SHORT TASK: Copy the following entries verbatim, beginning with the line that contains "Show me where 'stomach' is." and continuing through the line that contains "195L175 211L191 212L198". Omit the pictures from your copy.

[start DATA ENTRIES]

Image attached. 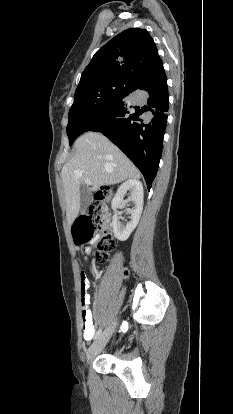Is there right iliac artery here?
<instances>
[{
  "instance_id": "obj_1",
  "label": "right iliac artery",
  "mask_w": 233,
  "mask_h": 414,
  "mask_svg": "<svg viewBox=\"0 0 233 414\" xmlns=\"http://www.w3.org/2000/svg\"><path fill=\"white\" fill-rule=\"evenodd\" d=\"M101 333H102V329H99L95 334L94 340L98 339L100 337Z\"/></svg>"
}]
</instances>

[end DATA ENTRIES]
[start DATA ENTRIES]

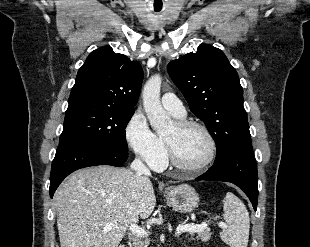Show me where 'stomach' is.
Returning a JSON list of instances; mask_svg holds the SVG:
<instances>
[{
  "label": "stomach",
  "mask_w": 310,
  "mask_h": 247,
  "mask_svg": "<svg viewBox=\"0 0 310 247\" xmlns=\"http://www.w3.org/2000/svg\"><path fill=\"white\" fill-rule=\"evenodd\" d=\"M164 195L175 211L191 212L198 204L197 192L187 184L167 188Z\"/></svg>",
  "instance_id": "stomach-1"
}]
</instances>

[end DATA ENTRIES]

SOLUTION:
Show me where 'stomach' is.
Returning a JSON list of instances; mask_svg holds the SVG:
<instances>
[{
  "label": "stomach",
  "mask_w": 310,
  "mask_h": 247,
  "mask_svg": "<svg viewBox=\"0 0 310 247\" xmlns=\"http://www.w3.org/2000/svg\"><path fill=\"white\" fill-rule=\"evenodd\" d=\"M164 195L175 211L191 212L198 204L197 192L187 184L167 188Z\"/></svg>",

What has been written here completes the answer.